If you are the author of the server, you simply need to authenticate using GitHub.
However, if the MCP server belongs to an organization, you need to first add glama.json to the root of your repository.
{
"$schema": "https://glama.ai/mcp/schemas/server.json",
"maintainers": [
"your-github-username"
]
}Then, authenticate using GitHub.
Browse examples.
How to make a release?
A "release" on Glama is not the same as a GitHub release. To create a Glama release:
- Claim the server if you haven't already.
- Go to the Dockerfile admin page, configure the build spec, and click Deploy.
- Once the build test succeeds, click Make Release, enter a version, and publish.
This process allows Glama to run security checks on your server and enables users to deploy it.
How to add a LICENSE?
Please follow the instructions in the GitHub documentation.
Once GitHub recognizes the license, the system will automatically detect it within a few hours.
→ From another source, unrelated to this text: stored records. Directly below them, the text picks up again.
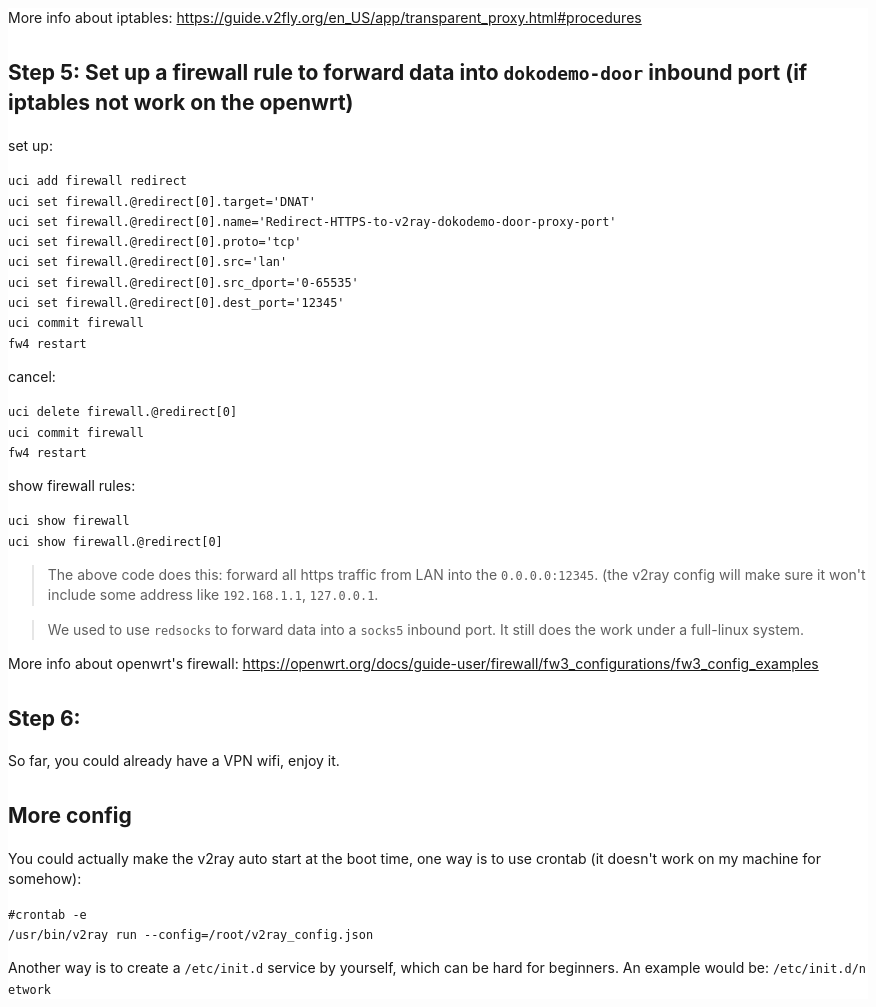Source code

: More info about iptables:
https://guide.v2fly.org/en_US/app/transparent_proxy.html#procedures

## Step 5: Set up a firewall rule to forward data into `dokodemo-door` inbound port (if iptables not work on the openwrt)

set up:

```
uci add firewall redirect
uci set firewall.@redirect[0].target='DNAT'
uci set firewall.@redirect[0].name='Redirect-HTTPS-to-v2ray-dokodemo-door-proxy-port'
uci set firewall.@redirect[0].proto='tcp'
uci set firewall.@redirect[0].src='lan'
uci set firewall.@redirect[0].src_dport='0-65535'
uci set firewall.@redirect[0].dest_port='12345'
uci commit firewall
fw4 restart
```

cancel:

```
uci delete firewall.@redirect[0]
uci commit firewall
fw4 restart
```

show firewall rules:

```
uci show firewall
uci show firewall.@redirect[0]
```

> The above code does this: forward all https traffic from LAN into the `0.0.0.0:12345`.
> (the v2ray config will make sure it won't include some address like `192.168.1.1`, `127.0.0.1`.

> We used to use `redsocks` to forward data into a `socks5` inbound port. It still does the work under a full-linux system.

More info about openwrt's firewall: https://openwrt.org/docs/guide-user/firewall/fw3_configurations/fw3_config_examples

## Step 6:

So far, you could already have a VPN wifi, enjoy it.

## More config

You could actually make the v2ray auto start at the boot time, one way is to use crontab (it doesn't work on my machine for somehow):

```
#crontab -e
/usr/bin/v2ray run --config=/root/v2ray_config.json
```

Another way is to create a `/etc/init.d` service by yourself, which can be hard for beginners. An example would be: `/etc/init.d/network`
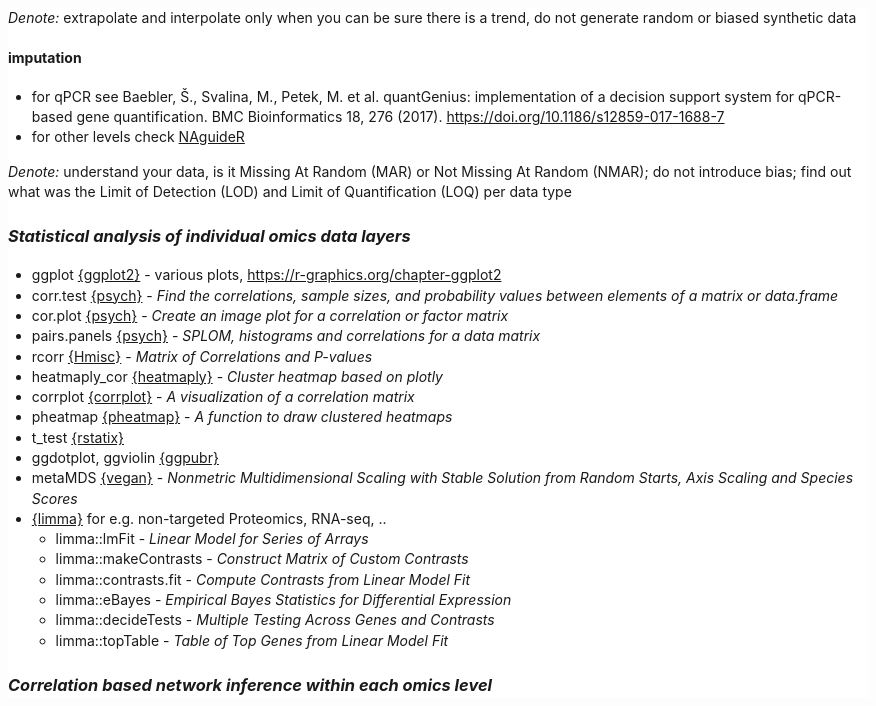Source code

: *Denote:* extrapolate and interpolate only when you can be sure there is a trend, do not generate random or biased synthetic data
  

#### imputation
* for qPCR see Baebler, Š., Svalina, M., Petek, M. et al. quantGenius: implementation of a decision support system for qPCR-based gene quantification. BMC Bioinformatics 18, 276 (2017). https://doi.org/10.1186/s12859-017-1688-7
* for other levels check [NAguideR](https://github.com/wangshisheng/)

*Denote:* understand your data, is it Missing At Random (MAR) or Not Missing At Random (NMAR); do not introduce bias; find out what was the Limit of Detection (LOD) and Limit of Quantification (LOQ) per data type
  
### ***Statistical analysis of individual omics data layers***
   * ggplot [{ggplot2}](https://cran.r-project.org/web/packages/ggplot2/index.html) - various plots, <https://r-graphics.org/chapter-ggplot2>
   * corr.test [{psych}](https://cran.r-project.org/web/packages/psych/index.html) - _Find the correlations, sample sizes, and probability values between elements of a matrix or data.frame_
   * cor.plot [{psych}](https://cran.r-project.org/web/packages/psych/index.html) - _Create an image plot for a correlation or factor matrix_
   * pairs.panels [{psych}](https://cran.r-project.org/web/packages/psych/index.html) - _SPLOM, histograms and correlations for a data matrix_
   * rcorr [{Hmisc}](https://cran.r-project.org/web/packages/Hmisc/index.html) - _Matrix of Correlations and P-values_
   * heatmaply_cor [{heatmaply}](https://cran.r-project.org/web/packages/heatmaply/index.html) - _Cluster heatmap based on plotly_
   * corrplot [{corrplot}](https://cran.r-project.org/web/packages/corrplot/index.html) - _A visualization of a correlation matrix_
   * pheatmap [{pheatmap}](https://cran.r-project.org/web/packages/pheatmap/index.html) - _A function to draw clustered heatmaps_
   * t_test [{rstatix}](https://cran.r-project.org/web/packages/rstatix/index.html)
   * ggdotplot, ggviolin [{ggpubr}](https://cran.r-project.org/web/packages/ggpubr/index.html)
   * metaMDS [{vegan}](https://cran.r-project.org/web/packages/vegan/index.html) - _Nonmetric Multidimensional Scaling with Stable Solution from Random Starts, Axis Scaling and Species Scores_
   * [{limma}](https://bioconductor.org/packages/release/bioc/html/limma.html) for e.g. non-targeted Proteomics, RNA-seq, ..
     * limma::lmFit - _Linear Model for Series of Arrays_
     * limma::makeContrasts - _Construct Matrix of Custom Contrasts_
     * limma::contrasts.fit - _Compute Contrasts from Linear Model Fit_
     * limma::eBayes - _Empirical Bayes Statistics for Differential Expression_
     * limma::decideTests - _Multiple Testing Across Genes and Contrasts_
     * limma::topTable - _Table of Top Genes from Linear Model Fit_
### ***Correlation based network inference within each omics level***
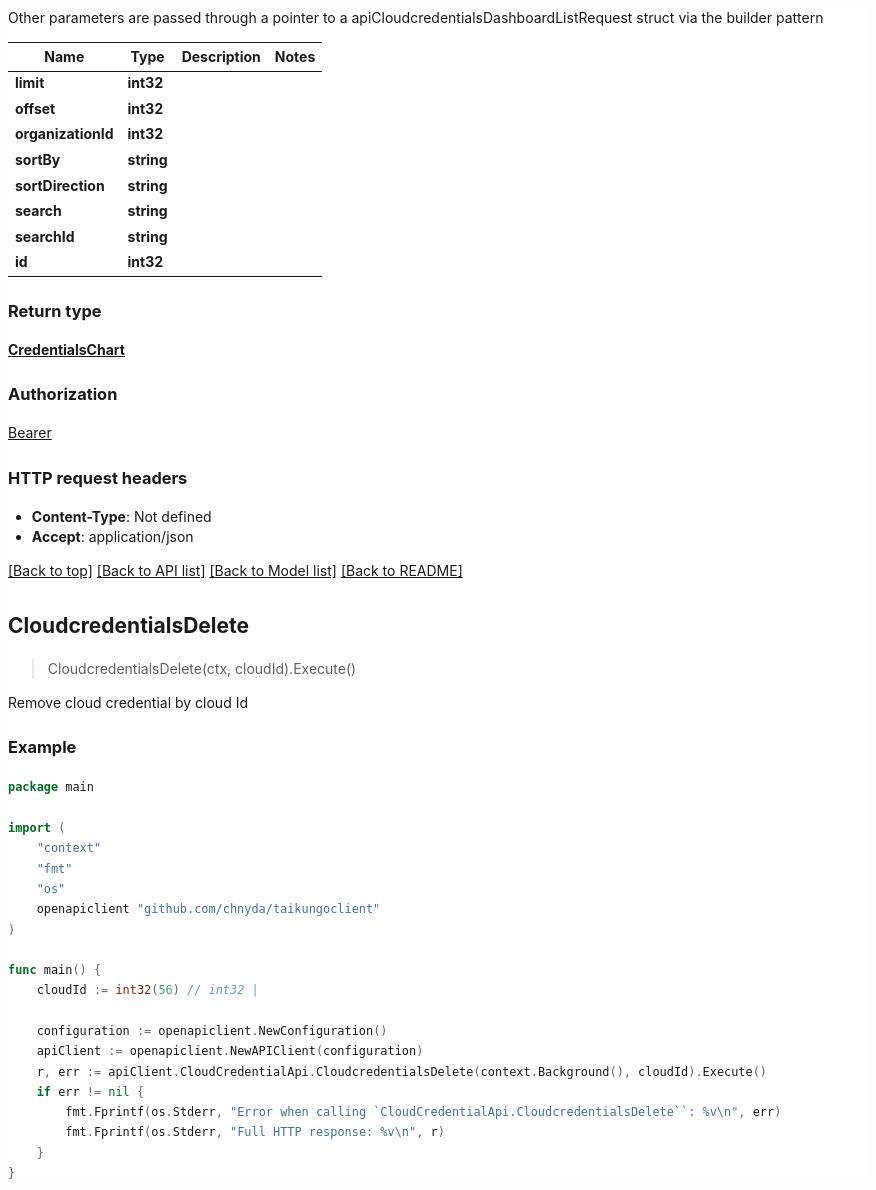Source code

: Other parameters are passed through a pointer to a apiCloudcredentialsDashboardListRequest struct via the builder pattern


Name | Type | Description  | Notes
------------- | ------------- | ------------- | -------------
 **limit** | **int32** |  | 
 **offset** | **int32** |  | 
 **organizationId** | **int32** |  | 
 **sortBy** | **string** |  | 
 **sortDirection** | **string** |  | 
 **search** | **string** |  | 
 **searchId** | **string** |  | 
 **id** | **int32** |  | 

### Return type

[**CredentialsChart**](CredentialsChart.md)

### Authorization

[Bearer](../README.md#Bearer)

### HTTP request headers

- **Content-Type**: Not defined
- **Accept**: application/json

[[Back to top]](#) [[Back to API list]](../README.md#documentation-for-api-endpoints)
[[Back to Model list]](../README.md#documentation-for-models)
[[Back to README]](../README.md)


## CloudcredentialsDelete

> CloudcredentialsDelete(ctx, cloudId).Execute()

Remove cloud credential by cloud Id

### Example

```go
package main

import (
    "context"
    "fmt"
    "os"
    openapiclient "github.com/chnyda/taikungoclient"
)

func main() {
    cloudId := int32(56) // int32 | 

    configuration := openapiclient.NewConfiguration()
    apiClient := openapiclient.NewAPIClient(configuration)
    r, err := apiClient.CloudCredentialApi.CloudcredentialsDelete(context.Background(), cloudId).Execute()
    if err != nil {
        fmt.Fprintf(os.Stderr, "Error when calling `CloudCredentialApi.CloudcredentialsDelete``: %v\n", err)
        fmt.Fprintf(os.Stderr, "Full HTTP response: %v\n", r)
    }
}
```
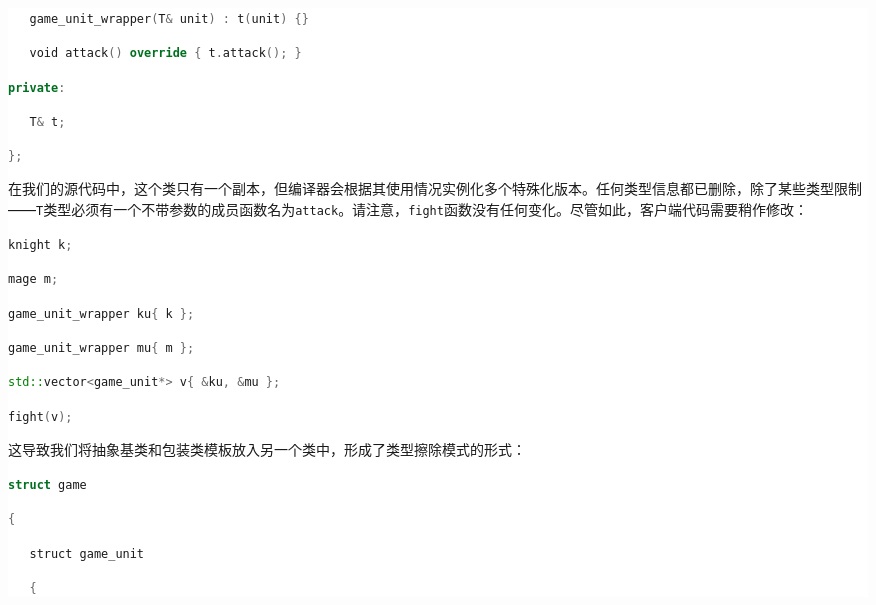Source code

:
 ```cpp
   game_unit_wrapper(T& unit) : t(unit) {}
```

```cpp
   void attack() override { t.attack(); }
```

```cpp
private:
```

```cpp
   T& t;
```

```cpp
};
```

在我们的源代码中，这个类只有一个副本，但编译器会根据其使用情况实例化多个特殊化版本。任何类型信息都已删除，除了某些类型限制——`T`类型必须有一个不带参数的成员函数名为`attack`。请注意，`fight`函数没有任何变化。尽管如此，客户端代码需要稍作修改：

```cpp
knight k;
```

```cpp
mage m;
```

```cpp
game_unit_wrapper ku{ k };
```

```cpp
game_unit_wrapper mu{ m };
```

```cpp
std::vector<game_unit*> v{ &ku, &mu };
```

```cpp
fight(v);
```

这导致我们将抽象基类和包装类模板放入另一个类中，形成了类型擦除模式的形式：

```cpp
struct game
```

```cpp
{
```

```cpp
   struct game_unit
```

```cpp
   {
```
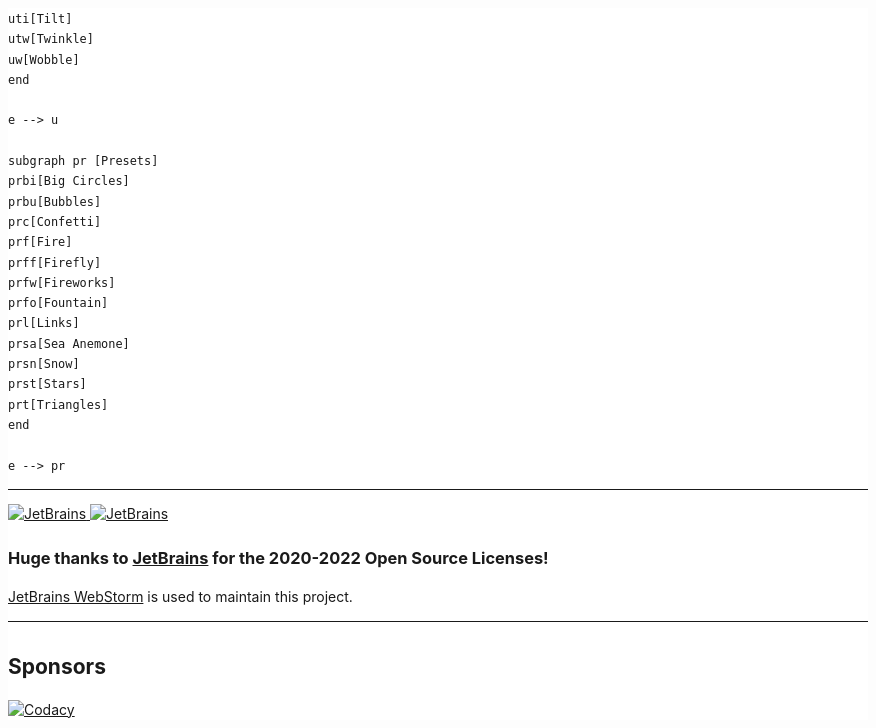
 ```mermaid
uti[Tilt]
utw[Twinkle]
uw[Wobble]
end

e --> u

subgraph pr [Presets]
prbi[Big Circles]
prbu[Bubbles]
prc[Confetti]
prf[Fire]
prff[Firefly]
prfw[Fireworks]
prfo[Fountain]
prl[Links]
prsa[Sea Anemone]
prsn[Snow]
prst[Stars]
prt[Triangles]
end

e --> pr
```

---

<p>  
    <a href="https://www.jetbrains.com/?from=tsParticles">  
        <img src="https://raw.githubusercontent.com/matteobruni/tsparticles/gh-pages/images/jetbrains-logos/jetbrains-variant-4.png" height="150" alt="JetBrains" />  
    </a>  
    <a href="https://www.jetbrains.com/webstorm/?from=tsParticles">  
        <img src="https://raw.githubusercontent.com/matteobruni/tsparticles/gh-pages/images/jetbrains-logos/logo.png" height="150" alt="JetBrains" />  
    </a>  
</p>

### Huge thanks to [JetBrains](https://www.jetbrains.com/?from=tsParticles) for the 2020-2022 Open Source Licenses!

[JetBrains WebStorm](https://www.jetbrains.com/webstorm/?from=tsParticles) is used to maintain this project.

---

## Sponsors

<p>
  <a href="https://www.codacy.com">
    <img src="https://particles.js.org/images/codacy-logos/codacy-white.jpeg" alt="Codacy" height="100" />
  </a>
</p>
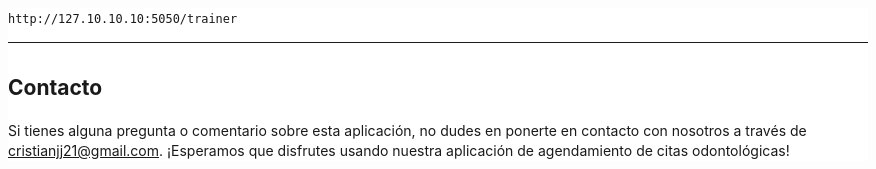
 ```bash
http://127.10.10.10:5050/trainer
```

------



## Contacto

Si tienes alguna pregunta o comentario sobre esta aplicación, no dudes en ponerte en contacto con nosotros a través de [cristianjj21@gmail.com](mailto:cristianjj21@gmail.com). ¡Esperamos que disfrutes usando nuestra aplicación de agendamiento de citas odontológicas!
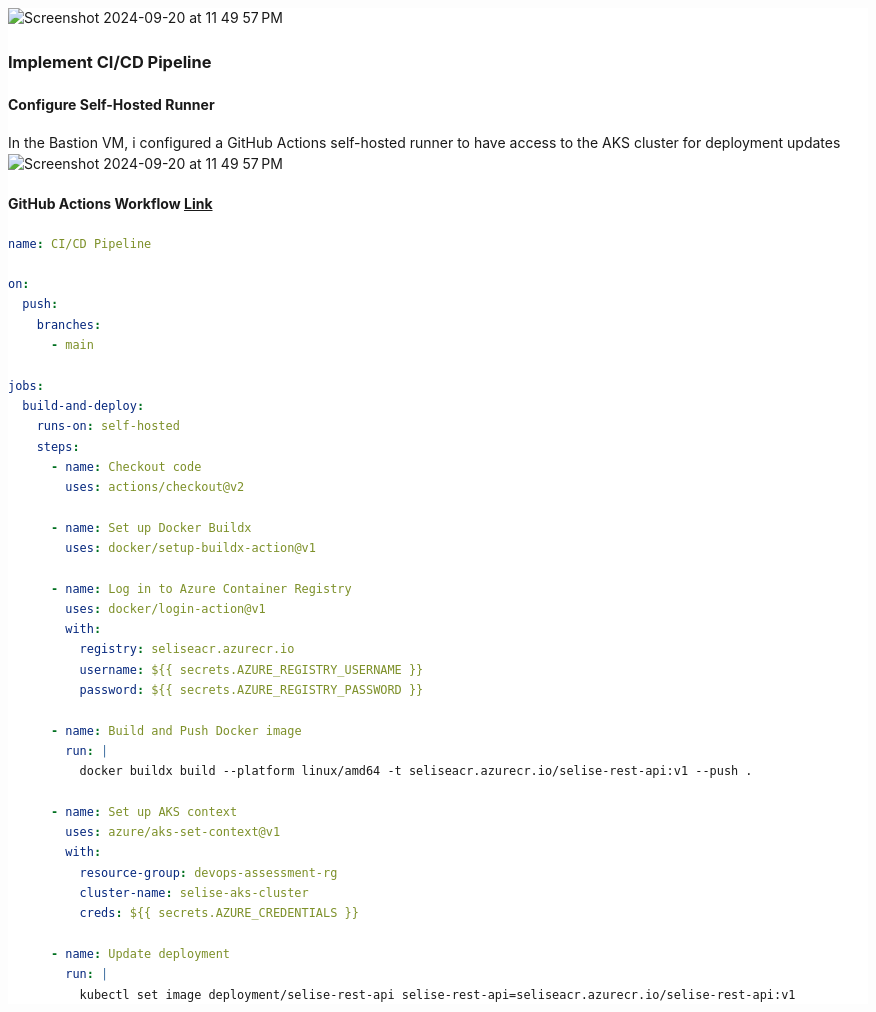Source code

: <img width="795" alt="Screenshot 2024-09-20 at 11 49 57 PM" src="https://github.com/user-attachments/assets/2a47caf1-6a70-44a4-9965-8791a32fda07">

### Implement CI/CD Pipeline

#### Configure Self-Hosted Runner
In the Bastion VM, i configured a GitHub Actions self-hosted runner to have access to the AKS cluster for deployment updates
<img width="795" alt="Screenshot 2024-09-20 at 11 49 57 PM" src="https://github.com/user-attachments/assets/a658913c-58ae-43fe-b243-f16d95ac4a6f">

#### GitHub Actions Workflow [Link](https://github.com/ahsan0608/devops_assessment/blob/main/.github/workflows/deploy.yml)
```yaml
name: CI/CD Pipeline

on:
  push:
    branches:
      - main

jobs:
  build-and-deploy:
    runs-on: self-hosted
    steps:
      - name: Checkout code
        uses: actions/checkout@v2

      - name: Set up Docker Buildx
        uses: docker/setup-buildx-action@v1

      - name: Log in to Azure Container Registry
        uses: docker/login-action@v1
        with:
          registry: seliseacr.azurecr.io
          username: ${{ secrets.AZURE_REGISTRY_USERNAME }}
          password: ${{ secrets.AZURE_REGISTRY_PASSWORD }}

      - name: Build and Push Docker image
        run: |
          docker buildx build --platform linux/amd64 -t seliseacr.azurecr.io/selise-rest-api:v1 --push .

      - name: Set up AKS context
        uses: azure/aks-set-context@v1
        with:
          resource-group: devops-assessment-rg
          cluster-name: selise-aks-cluster
          creds: ${{ secrets.AZURE_CREDENTIALS }}

      - name: Update deployment
        run: |
          kubectl set image deployment/selise-rest-api selise-rest-api=seliseacr.azurecr.io/selise-rest-api:v1
```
If the license does not appear on the server after some time, you can manually trigger a new scan using the MCP server admin interface.
How to sync the server with GitHub?
Servers are automatically synced at least once per day, but you can also sync manually at any time to instantly update the server profile.
To manually sync the server, click the "Sync Server" button in the MCP server admin interface.
How is the quality score calculated?
The overall quality score combines two components: Tool Definition Quality (70%) and Server Coherence (30%).
Tool Definition Quality measures how well each tool describes itself to AI agents. Every tool is scored 1–5 across six dimensions: Purpose Clarity (25%), Usage Guidelines (20%), Behavioral Transparency (20%), Parameter Semantics (15%), Conciseness & Structure (10%), and Contextual Completeness (10%). The server-level definition quality score is calculated as 60% mean TDQS + 40% minimum TDQS, so a single poorly described tool pulls the score down.
Server Coherence evaluates how well the tools work together as a set, scoring four dimensions equally: Disambiguation (can agents tell tools apart?), Naming Consistency, Tool Count Appropriateness, and Completeness (are there gaps in the tool surface?).
Tiers are derived from the overall score: A (≥3.5), B (≥3.0), C (≥2.0), D (≥1.0), F (<1.0). B and above is considered passing.